Endocrinology Flashcards
(20 cards)
Decision tree for evaluating a thyroid nodule: what is the first step?
Check a TSH
Low TSH in evaluating a thyroid nodule: next steps and management
Thyroid scan, Free T4, Total T3
- Functioning ‘hot’ nodule: no FNAB, treat hyperthyroidism if indicated
- Nonfunctioning ‘cold/warm’ nodule: evaluate for US-guided FNAB
High or normal TSH on evaluation of thyroid nodule: next steps and management
Ultrasound
- > /= 1cm: evaluate for US-guided FNAB
- <1cm: repeat US in 6-24 moths
Which patients with subcentimeter thyroid nodule and normal or elevated TSH should undergo fine needle aspiration biopsy?
- Symptoms
- Pathologic lymphadenopathy
- Extrathyroidal extension
- h/o childhood radiation exopsure
- familial thyroid cancer syndrome
Which lab(s) to order initially in a patient with a goiter
Serum TSH
Patient with goiter, which study(ies) to perform if:
- Low TSH
- Normal TSH
- High TSH
Low TSH and goiter: -free T4, total T3 -thyroid scintigraphy Normal or High TSH and goiter: -thyroid-neck ultrasound at risk for thyroid cancer or palpable thyroid nodules, gland asymetry, large goiter, rapid growth, or compressive symptoms
What is the most common cause of diffuse goiter in the United States?
Autoimmune thyroid disease associated with thyroid dysfunction (Hashimoto thyroiditis, Grave’s disease)
When to repeat ultrasound for the following thyroid nodules:
- high-suspicion
- intermediate suspicion
- low suspicion
- very low suspicion
High: 6-12 months
Intermediate and low: 12-24 months
Very low: 24 months
When is a repeat FNA indicated for thyroid nodules?
All high-suspicion nodules
Nodules with concerning new sonographic findings
Intermediate or low suspicion nodules that increase significantly in size.
Papillary thyroid carcinoma vs follocular thyroid carcinoma:
- which is more common?
- where does each commonly spread?
PTC more common, spreads to cervical LNs.
FTC mets to lung, bone, other.
When to measure T3 with hypo or hyperthyroidism?
Hypo: usually dont measure. Only low in severe hypothyroidism.
Hyper:
1) Identify isolated T3 toxicosis
2) Evaluation of hyperthyroidism severity and therapeutic response
3) differentiation of hyperthyroidism from destructive thyroiditis
What is the differende between hyperthyroidism and thyrotoxicosis?
Thyrotoxicosis: high levels of T3 and T4 for any reason.
Hyperthyroidism: thyrotoxicosis caused by endogenous thyroid hormone production.
How to diagnose thyrotoxicosis?
Low TSH and elevated free T4 and/or total T3.
What is TRAb? What disease does it cause?
Antibody against TSH redeptor in the thyroid. Graves disease.
Treatment for Graves opthalmopathy:
Glucocorticoids, surgery, or teprotumumab. Doesnt respond to treatment of hyperthyroidism.

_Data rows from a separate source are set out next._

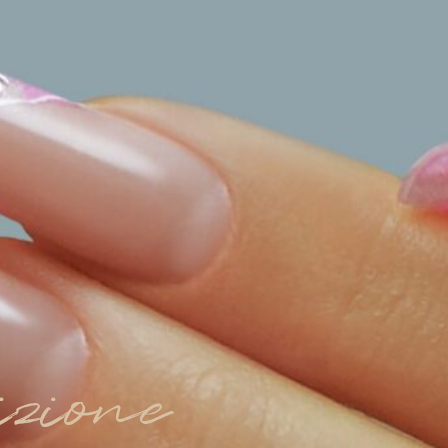
izione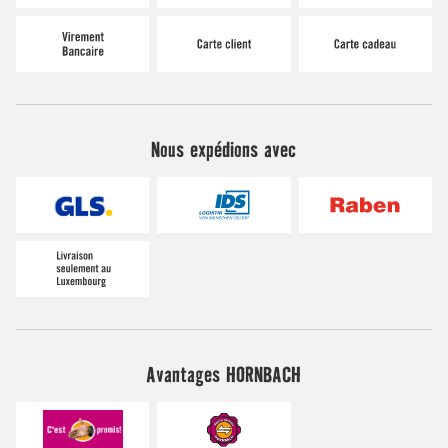
Nous expédions avec
Avantages HORNBACH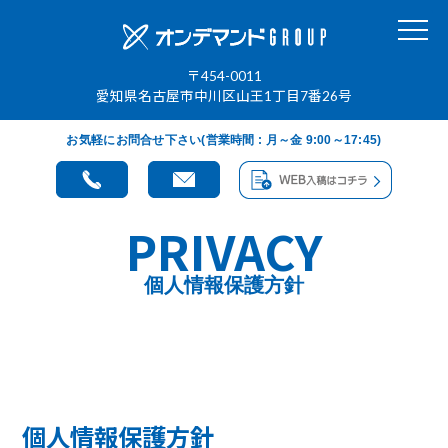
〒454-0011
愛知県名古屋市中川区山王1丁目7番26号
お気軽にお問合せ下さい(営業時間 : 月～金 9:00～17:45)
PRIVACY
個人情報保護方針
個人情報保護方針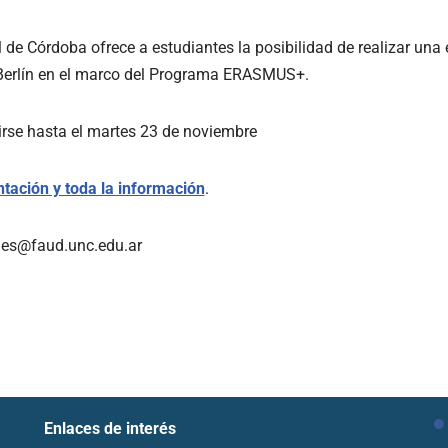
 de Córdoba ofrece a estudiantes la posibilidad de realizar un
 Berlín en el marco del Programa ERASMUS+.
irse hasta el martes 23 de noviembre
tación y toda la información
.
ales@faud.unc.edu.ar
Enlaces de interés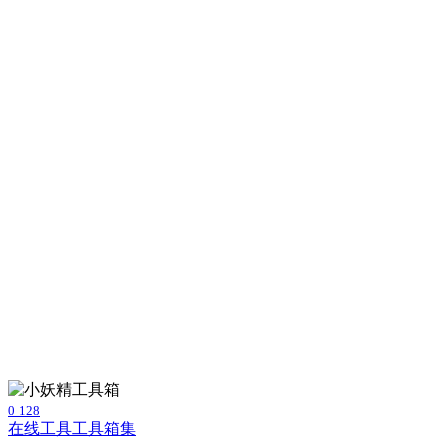
0
128
在线工具
工具箱集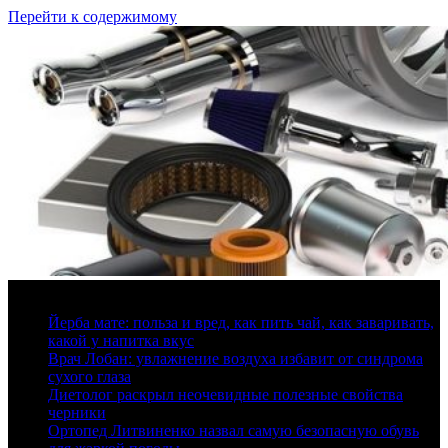
Перейти к содержимому
10 августа, 2026
Йерба мате: польза и вред, как пить чай, как заваривать,
какой у напитка вкус
Врач Лобан: увлажнение воздуха избавит от синдрома
сухого глаза
Диетолог раскрыл неочевидные полезные свойства
черники
Ортопед Литвиненко назвал самую безопасную обувь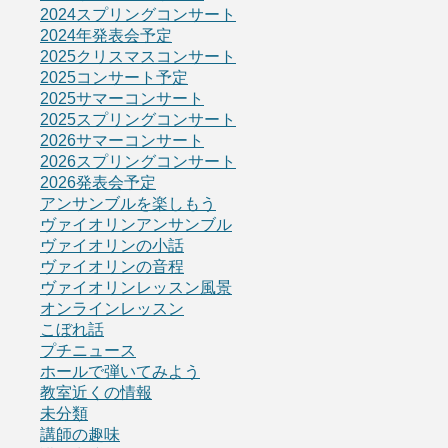
2024スプリングコンサート
2024年発表会予定
2025クリスマスコンサート
2025コンサート予定
2025サマーコンサート
2025スプリングコンサート
2026サマーコンサート
2026スプリングコンサート
2026発表会予定
アンサンブルを楽しもう
ヴァイオリンアンサンブル
ヴァイオリンの小話
ヴァイオリンの音程
ヴァイオリンレッスン風景
オンラインレッスン
こぼれ話
プチニュース
ホールで弾いてみよう
教室近くの情報
未分類
講師の趣味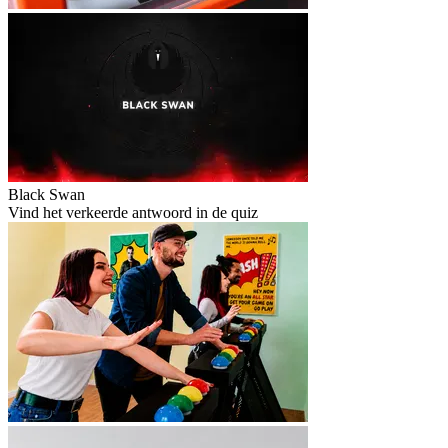
Black Swan
Vind het verkeerde antwoord in de quiz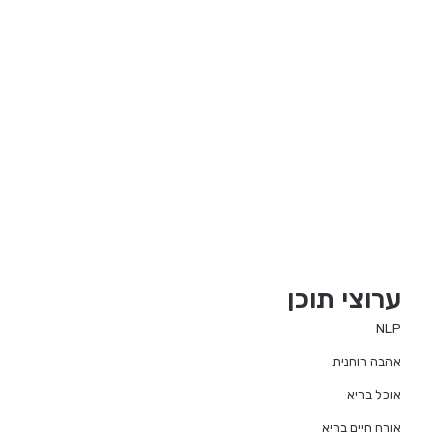
ערוצי תוכן
NLP
אהבה רוחנית
אוכל בריא
אורח חיים בריא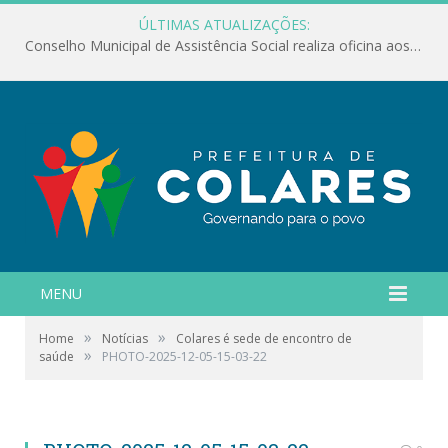
ÚLTIMAS ATUALIZAÇÕES:
Conselho Municipal de Assistência Social realiza oficina aos servidores
MENU
»
»
Home
Notícias
Colares é sede de encontro de
»
saúde
PHOTO-2025-12-05-15-03-22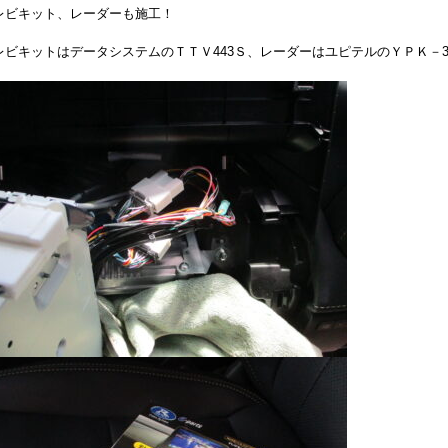
レビキット、レーダーも施工！
レビキットはデータシステムのＴＴＶ443Ｓ、レーダーはユピテルのＹＰＫ－3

How cam amiodarone induce hyperthyroidism?
Iodine containing meds or contrast can turn a nontoxic thyroid adenoma into a toxic adenoma.
Three main treatment modalities for hyperthyroidism:
1) thionamides (methinazole, PTU)
2) radioactive iodine
3) thyroidectomy
First line treatment for Graves disease:
Thionamides. Methomzole unless first trimester pregnant due to risk of hepatic neceosis with propylthiouracil (PTU).
Most common cause of subclinical hyperthyroidism. When to treat?
Multinodular goiter. Treat when thyroid-stimulating hormone level less than 0.1 μU/mL (0.1 mU/L), cardiac risk factors, heart disease, high risk for osteoporosis, or symptoms.
Initial management of subclinical hyperthyroidism:
Unless risk for complications (EG caediac disease), recheck TSH ~6 weeks.